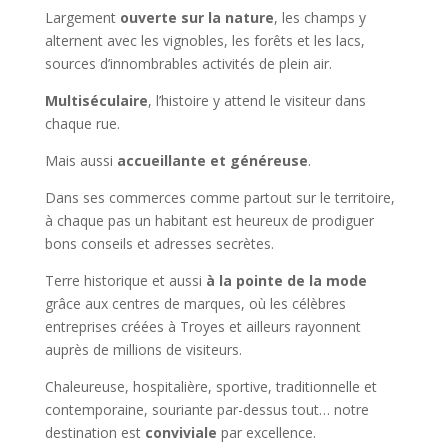
Largement
ouverte sur la nature
, les champs y
alternent avec les vignobles, les forêts et les lacs,
sources d’innombrables activités de plein air.
Multiséculaire
, l’histoire y attend le visiteur dans
chaque rue.
Mais aussi
accueillante et généreuse
.
Dans ses commerces comme partout sur le territoire,
à chaque pas un habitant est heureux de prodiguer
bons conseils et adresses secrètes.
Terre historique et aussi
à la pointe de la mode
grâce aux centres de marques, où les célèbres
entreprises créées à Troyes et ailleurs rayonnent
auprès de millions de visiteurs.
Chaleureuse, hospitalière, sportive, traditionnelle et
contemporaine, souriante par-dessus tout… notre
destination est
conviviale
par excellence.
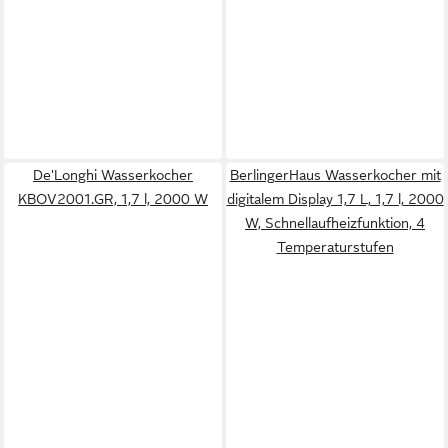
De'Longhi Wasserkocher
BerlingerHaus Wasserkocher mit
KBOV2001.GR, 1,7 l, 2000 W
digitalem Display 1,7 L, 1,7 l, 2000
W, Schnellaufheizfunktion, 4
Temperaturstufen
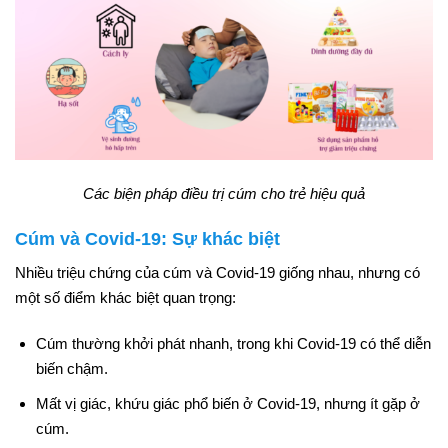
Các biện pháp điều trị cúm cho trẻ hiệu quả
Cúm và Covid-19: Sự khác biệt
Nhiều triệu chứng của cúm và Covid-19 giống nhau, nhưng có
một số điểm khác biệt quan trọng:
Cúm thường khởi phát nhanh, trong khi Covid-19 có thể diễn
biến chậm.
Mất vị giác, khứu giác phổ biến ở Covid-19, nhưng ít gặp ở
cúm.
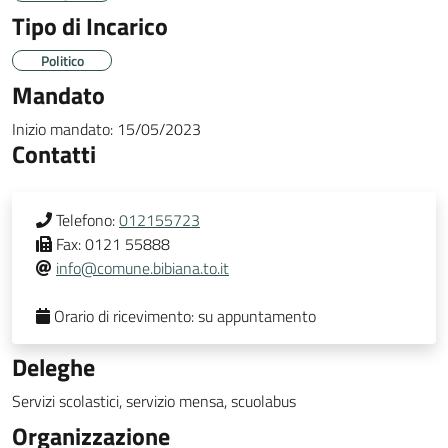
Tipo di Incarico
Politico
Mandato
Inizio mandato:
15/05/2023
Contatti
Telefono:
012155723
Fax:
0121 55888
info@comune.bibiana.to.it
Orario di ricevimento:
su appuntamento
Deleghe
Servizi scolastici, servizio mensa, scuolabus
Organizzazione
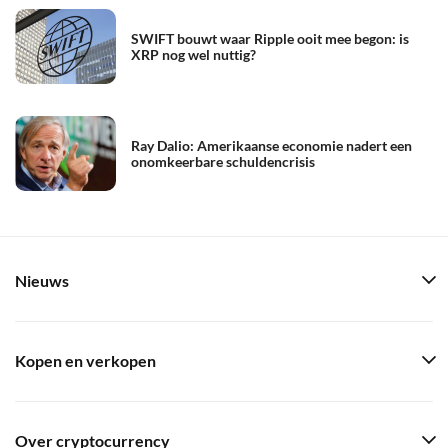
SWIFT bouwt waar Ripple ooit mee begon: is
XRP nog wel nuttig?
Ray Dalio: Amerikaanse economie nadert een
onomkeerbare schuldencrisis
Nieuws
Kopen en verkopen
Over cryptocurrency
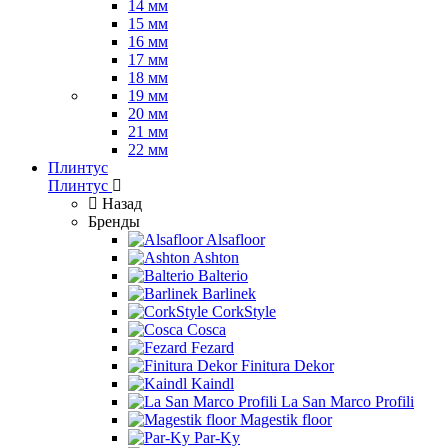
14 мм
15 мм
16 мм
17 мм
18 мм
19 мм
20 мм
21 мм
22 мм
Плинтус
Плинтус
Назад
Бренды
Alsafloor
Ashton
Balterio
Barlinek
CorkStyle
Cosca
Fezard
Finitura Dekor
Kaindl
La San Marco Profili
Magestik floor
Par-Ky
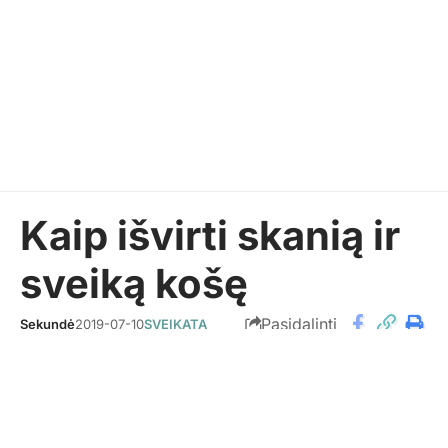
Kaip išvirti skanią ir
sveiką košę
Pasidalinti
Sekundė
2019-07-10
SVEIKATA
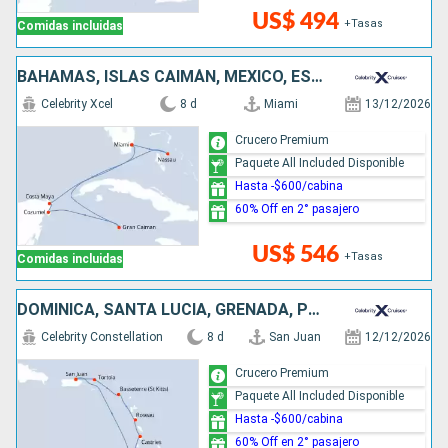
US$ 494
+Tasas
Comidas incluidas
BAHAMAS, ISLAS CAIMÁN, MÉXICO, ESTADOS UNIDOS
Celebrity Xcel
8 d
Miami
13/12/2026
Crucero Premium
Paquete All Included Disponible
Hasta -$600/cabina
60% Off en 2° pasajero
US$ 546
+Tasas
Comidas incluidas
DOMINICA, SANTA LUCIA, GRENADA, PUERTO RICO
Celebrity Constellation
8 d
San Juan
12/12/2026
Crucero Premium
Paquete All Included Disponible
Hasta -$600/cabina
60% Off en 2° pasajero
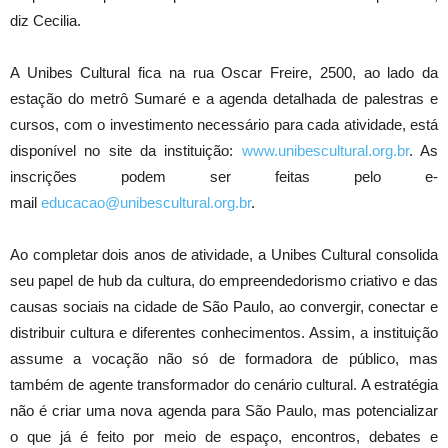
diz Cecilia.
A Unibes Cultural fica na rua Oscar Freire, 2500, ao lado da
estação do metrô Sumaré e a agenda detalhada de palestras e
cursos, com o investimento necessário para cada atividade, está
disponível no site da instituição:
www.unibescultural.org.br
. As
inscrições podem ser feitas pelo e-
mail
educacao@unibescultural.org.br
.
Ao completar dois anos de atividade, a Unibes Cultural consolida
seu papel de hub da cultura, do empreendedorismo criativo e das
causas sociais na cidade de São Paulo, ao convergir, conectar e
distribuir cultura e diferentes conhecimentos. Assim, a instituição
assume a vocação não só de formadora de público, mas
também de agente transformador do cenário cultural. A estratégia
não é criar uma nova agenda para São Paulo, mas potencializar
o que já é feito por meio de espaço, encontros, debates e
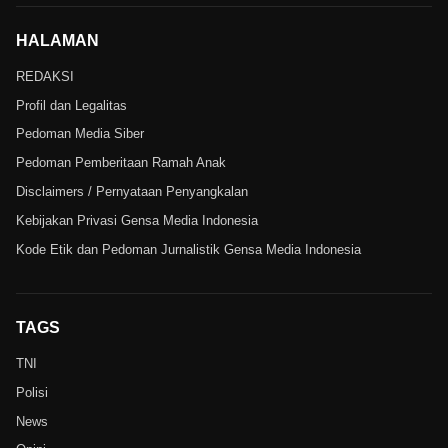
HALAMAN
REDAKSI
Profil dan Legalitas
Pedoman Media Siber
Pedoman Pemberitaan Ramah Anak
Disclaimers / Pernyataan Penyangkalan
Kebijakan Privasi Gensa Media Indonesia
Kode Etik dan Pedoman Jurnalistik Gensa Media Indonesia
TAGS
TNI
Polisi
News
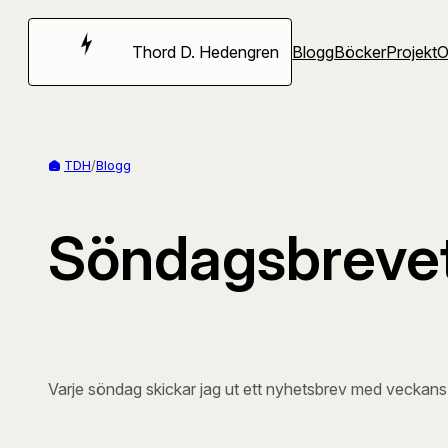
Hoppa
till
Thord D. Hedengren
Blogg
Böcker
Projekt
innehåll
TDH
/
Blogg
Söndagsbrevet
Varje söndag skickar jag ut ett nyhetsbrev med veckans p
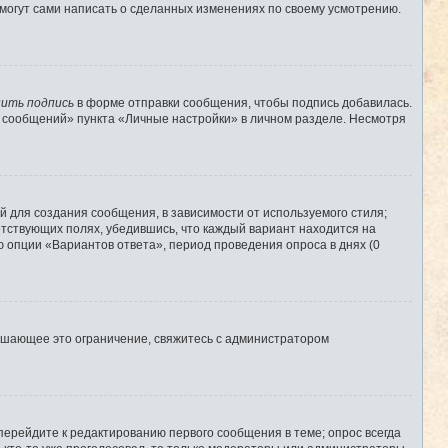
 могут сами написать о сделанных изменениях по своему усмотрению.
ить подпись
в форме отправки сообщения, чтобы подпись добавилась.
 сообщений» пункта «Личные настройки» в личном разделе. Несмотря
 для создания сообщения, в зависимости от используемого стиля;
ветствующих полях, убедившись, что каждый вариант находится на
ю опции «Вариантов ответа», период проведения опроса в днях (0
ышающее это ограничение, свяжитесь с администратором
перейдите к редактированию первого сообщения в теме; опрос всегда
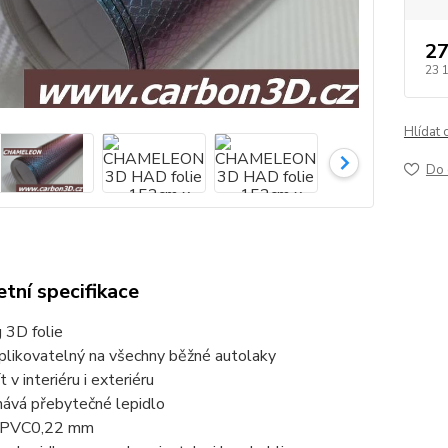
27
23 
Hlídat 
Do 
tní specifikace
 3D folie
plikovatelný na všechny běžné autolaky
 v interiéru i exteriéru
ává přebytečné lepidlo
 PVC
0,22 mm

» WHAT YOU WILL DO
Your task is to retype the listing exactly, without its pictures.

» REPLY TO THE TASK
Largement
ouverte sur la nature
, les champs y
alternent avec les vignobles, les forêts et les lacs,
sources d’innombrables activités de plein air.
Multiséculaire
, l’histoire y attend le visiteur dans
chaque rue.
Mais aussi
accueillante et généreuse
.
Dans ses commerces comme partout sur le territoire,
à chaque pas un habitant est heureux de prodiguer
bons conseils et adresses secrètes.
Terre historique et aussi
à la pointe de la mode
grâce aux centres de marques, où les célèbres
entreprises créées à Troyes et ailleurs rayonnent
auprès de millions de visiteurs.
Chaleureuse, hospitalière, sportive, traditionnelle et
contemporaine, souriante par-dessus tout… notre
destination est
conviviale
par excellence.
De'Longhi Wasserkocher
BerlingerHaus Wasserkocher mit
KBOV2001.GR, 1,7 l, 2000 W
digitalem Display 1,7 L, 1,7 l, 2000
W, Schnellaufheizfunktion, 4
Temperaturstufen
Các biện pháp điều trị cúm cho trẻ hiệu quả
Cúm và Covid-19: Sự khác biệt
Nhiều triệu chứng của cúm và Covid-19 giống nhau, nhưng có
một số điểm khác biệt quan trọng:
Cúm thường khởi phát nhanh, trong khi Covid-19 có thể diễn
biến chậm.
Mất vị giác, khứu giác phổ biến ở Covid-19, nhưng ít gặp ở
cúm.
Tipo di Incarico
Politico
Mandato
Inizio mandato:
15/05/2023
Contatti
Telefono:
012155723
Fax:
0121 55888
info@comune.bibiana.to.it
Orario di ricevimento:
su appuntamento
Deleghe
Servizi scolastici, servizio mensa, scuolabus
Organizzazione
SWIFT bouwt waar Ripple ooit mee begon: is
XRP nog wel nuttig?
Ray Dalio: Amerikaanse economie nadert een
onomkeerbare schuldencrisis
Nieuws
Kopen en verkopen
Over cryptocurrency
14 мм
15 мм
16 мм
17 мм
18 мм
19 мм
20 мм
21 мм
22 мм
Плинтус
Плинтус
Назад
Бренды
Alsafloor
Ashton
Balterio
Barlinek
CorkStyle
Cosca
Fezard
Finitura Dekor
Kaindl
La San Marco Profili
Magestik floor
Par-Ky
Kaip išvirti skanią ir
sveiką košę
Pasidalinti
Sekundė
2019-07-10
SVEIKATA
US$ 494
+Tasas
Comidas incluidas
BAHAMAS, ISLAS CAIMÁN, MÉXICO, ESTADOS UNIDOS
Celebrity Xcel
8 d
Miami
13/12/2026
Crucero Premium
Paquete All Included Disponible
Hasta -$600/cabina
60% Off en 2° pasajero
US$ 546
+Tasas
Comidas incluidas
DOMINICA, SANTA LUCIA, GRENADA, PUERTO RICO
Celebrity Constellation
8 d
San Juan
12/12/2026
Crucero Premium
Paquete All Included Disponible
Hasta -$600/cabina
60% Off en 2° pasajero
diz Cecilia.
A Unibes Cultural fica na rua Oscar Freire, 2500, ao lado da
estação do metrô Sumaré e a agenda detalhada de palestras e
cursos, com o investimento necessário para cada atividade, está
disponível no site da instituição:
www.unibescultural.org.br
. As
inscrições podem ser feitas pelo e-
mail
educacao@unibescultural.org.br
.
Ao completar dois anos de atividade, a Unibes Cultural consolida
seu papel de hub da cultura, do empreendedorismo criativo e das
causas sociais na cidade de São Paulo, ao convergir, conectar e
distribuir cultura e diferentes conhecimentos. Assim, a instituição
assume a vocação não só de formadora de público, mas
também de agente transformador do cenário cultural. A estratégia
não é criar uma nova agenda para São Paulo, mas potencializar
o que já é feito por meio de espaço, encontros, debates e
HALAMAN
REDAKSI
Profil dan Legalitas
Pedoman Media Siber
Pedoman Pemberitaan Ramah Anak
Disclaimers / Pernyataan Penyangkalan
Kebijakan Privasi Gensa Media Indonesia
Kode Etik dan Pedoman Jurnalistik Gensa Media Indonesia
TAGS
TNI
Polisi
News
Hoppa
till
Thord D. Hedengren
Blogg
Böcker
Projekt
innehåll
TDH
/
Blogg
Söndagsbrevet
Varje söndag skickar jag ut ett nyhetsbrev med veckans p
 могут сами написать о сделанных изменениях по своему усмотрению.
ить подпись
в форме отправки сообщения, чтобы подпись добавилась.
 сообщений» пункта «Личные настройки» в личном разделе. Несмотря
 для создания сообщения, в зависимости от используемого стиля;
ветствующих полях, убедившись, что каждый вариант находится на
ю опции «Вариантов ответа», период проведения опроса в днях (0
ышающее это ограничение, свяжитесь с администратором
перейдите к редактированию первого сообщения в теме; опрос всегда
27
23 
Hlídat 
Do 
tní specifikace
 3D folie
plikovatelný na všechny běžné autolaky
 v interiéru i exteriéru
ává přebytečné lepidlo
 PVC
0,22 mm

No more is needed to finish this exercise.